Risk score, explained

The CVSS v3.1 vector (CVSS:3.1/AV:N/AC:L/PR:N/UI:R/S:U/C:N/I:H/A:N) yields a score of 6.5 (Medium). Network attack vector and low complexity reflect easy delivery; the requirement for user interaction (UI:R) prevents a higher score. The lack of confidentiality impact (C:N) and scope unchanged (S:U) keep the score moderate, but the high integrity impact (I:H) indicates substantial risk to data trustworthiness. Organizations handling sensitive user data should treat this as a priority patch despite the medium rating.

Frequently asked questions

Does this vulnerability allow an attacker to steal my passwords or credit card data?

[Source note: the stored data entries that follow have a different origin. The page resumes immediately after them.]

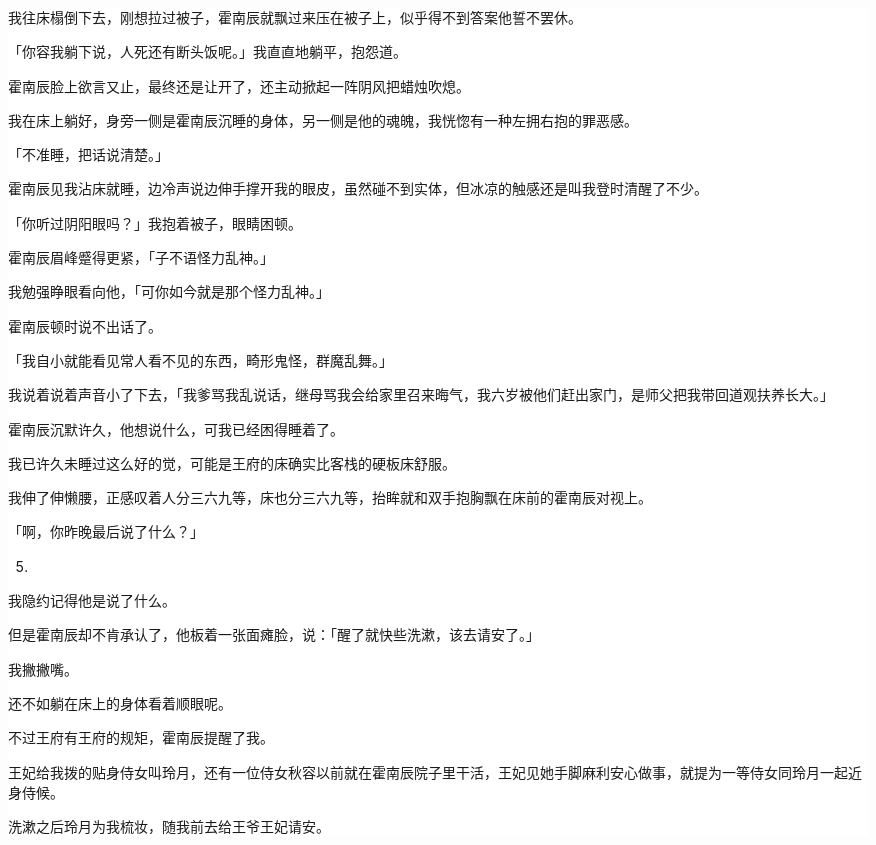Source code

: 
我往床榻倒下去，刚想拉过被子，霍南辰就飘过来压在被子上，似乎得不到答案他誓不罢休。


「你容我躺下说，人死还有断头饭呢。」我直直地躺平，抱怨道。


霍南辰脸上欲言又止，最终还是让开了，还主动掀起一阵阴风把蜡烛吹熄。


我在床上躺好，身旁一侧是霍南辰沉睡的身体，另一侧是他的魂魄，我恍惚有一种左拥右抱的罪恶感。


「不准睡，把话说清楚。」


霍南辰见我沾床就睡，边冷声说边伸手撑开我的眼皮，虽然碰不到实体，但冰凉的触感还是叫我登时清醒了不少。


「你听过阴阳眼吗？」我抱着被子，眼睛困顿。


霍南辰眉峰蹙得更紧，「子不语怪力乱神。」


我勉强睁眼看向他，「可你如今就是那个怪力乱神。」


霍南辰顿时说不出话了。


「我自小就能看见常人看不见的东西，畸形鬼怪，群魔乱舞。」


我说着说着声音小了下去，「我爹骂我乱说话，继母骂我会给家里召来晦气，我六岁被他们赶出家门，是师父把我带回道观扶养长大。」


霍南辰沉默许久，他想说什么，可我已经困得睡着了。


我已许久未睡过这么好的觉，可能是王府的床确实比客栈的硬板床舒服。


我伸了伸懒腰，正感叹着人分三六九等，床也分三六九等，抬眸就和双手抱胸飘在床前的霍南辰对视上。


「啊，你昨晚最后说了什么？」


5.


我隐约记得他是说了什么。


但是霍南辰却不肯承认了，他板着一张面瘫脸，说：「醒了就快些洗漱，该去请安了。」


我撇撇嘴。


还不如躺在床上的身体看着顺眼呢。


不过王府有王府的规矩，霍南辰提醒了我。


王妃给我拨的贴身侍女叫玲月，还有一位侍女秋容以前就在霍南辰院子里干活，王妃见她手脚麻利安心做事，就提为一等侍女同玲月一起近身侍候。


洗漱之后玲月为我梳妆，随我前去给王爷王妃请安。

No, the vulnerability does not compromise confidentiality. An attacker cannot read or exfiltrate your data through this flaw. However, they could modify data on websites you're logged into, such as changing account settings or posting content on your behalf, which is why timely patching matters.

Do I need to do anything if I have Chrome set to auto-update?

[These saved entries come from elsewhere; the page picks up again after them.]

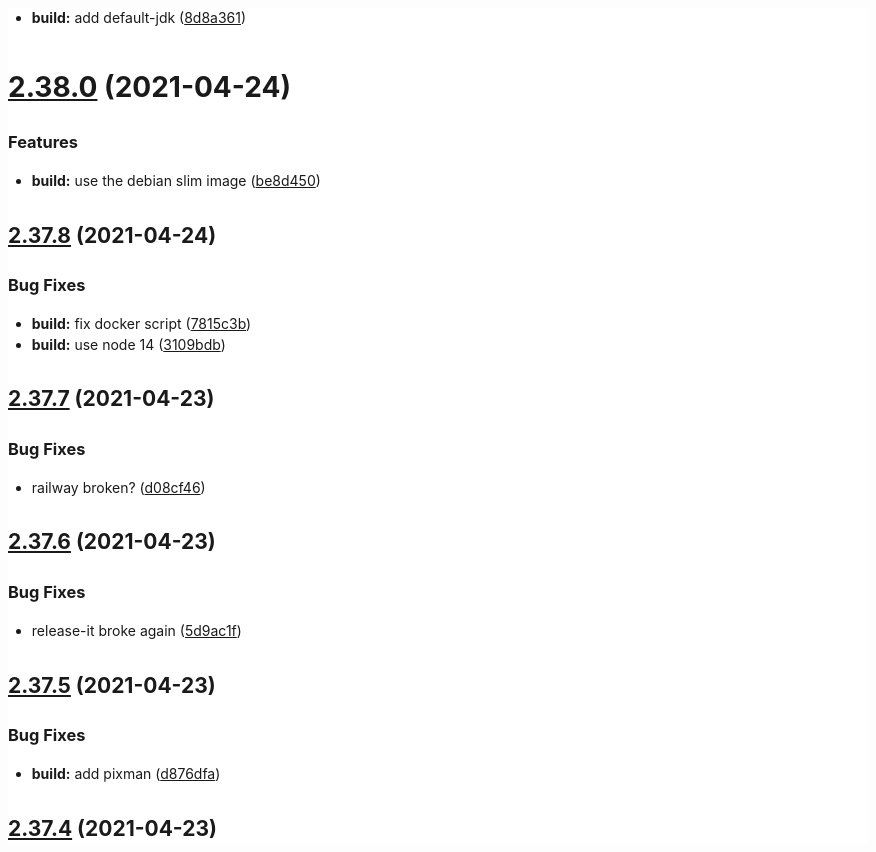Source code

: - **build:** add default-jdk ([8d8a361](https://github.com/1chiSensei/Tanaka/commit/8d8a3614d3c321e661203377c1991772c5805b03))

# [2.38.0](https://github.com/1chiSensei/Tanaka/compare/2.37.8...2.38.0) (2021-04-24)

### Features

- **build:** use the debian slim image ([be8d450](https://github.com/1chiSensei/Tanaka/commit/be8d4506bb6b130c7959c154df74154b3fbe176c))

## [2.37.8](https://github.com/1chiSensei/Tanaka/compare/2.37.7...2.37.8) (2021-04-24)

### Bug Fixes

- **build:** fix docker script ([7815c3b](https://github.com/1chiSensei/Tanaka/commit/7815c3bc02505774b620d4d93bf1358f982eb9ca))
- **build:** use node 14 ([3109bdb](https://github.com/1chiSensei/Tanaka/commit/3109bdb5ac4aa71c65552854de3fc275d92bae07))

## [2.37.7](https://github.com/1chiSensei/Tanaka/compare/2.37.6...2.37.7) (2021-04-23)

### Bug Fixes

- railway broken? ([d08cf46](https://github.com/1chiSensei/Tanaka/commit/d08cf46491459b82a3d0a801bcb6937ac8b4339a))

## [2.37.6](https://github.com/1chiSensei/Tanaka/compare/2.37.5...2.37.6) (2021-04-23)

### Bug Fixes

- release-it broke again ([5d9ac1f](https://github.com/1chiSensei/Tanaka/commit/5d9ac1fa16cfc1dbc5ecc30efee30ba12d112f9a))

## [2.37.5](https://github.com/1chiSensei/Tanaka/compare/2.37.4...2.37.5) (2021-04-23)

### Bug Fixes

- **build:** add pixman ([d876dfa](https://github.com/1chiSensei/Tanaka/commit/d876dfa6bedf1fd0b666e567f1859e926152c5f2))

## [2.37.4](https://github.com/1chiSensei/Tanaka/compare/2.37.3...2.37.4) (2021-04-23)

Probably not. Most users have automatic updates enabled, and Chrome will pull version 149.0.7827.53 or later on its normal update schedule. You can manually check by clicking Help > About Google Chrome to see your current version and force an update if desired.

Is this being actively exploited in the wild?

As of the last advisory update, this vulnerability is not listed in the CISA Known Exploited Vulnerabilities catalog, meaning there is no confirmed active exploitation in the wild at this time. However, attackers monitor newly disclosed vulnerabilities, so prompt patching reduces the window of risk.

Does this affect Chrome on mobile devices or Chrome OS?

The advisory specifically mentions Chrome on Windows, macOS, and Linux. Chrome on Android and iOS typically receives patches through their respective app stores. ChromeOS devices running affected Chrome versions should receive the patch through Google's automatic update mechanism. Verify your device is running the patched version regardless of platform.

This analysis is provided for informational purposes and reflects publicly available information as of the advisory date. Organizations should verify patch availability and compatibility against their own vendor documentation and security advisories before deploying updates. SEC.co makes no warranty regarding the completeness or accuracy of this analysis. Consult vendor security advisories and your security team for definitive remediation guidance. This document does not constitute legal, compliance, or professional security advice. Source: NVD (public-domain), retrieved 2026-07-12. Analysis generated by SEC.co (claude-haiku-4-5).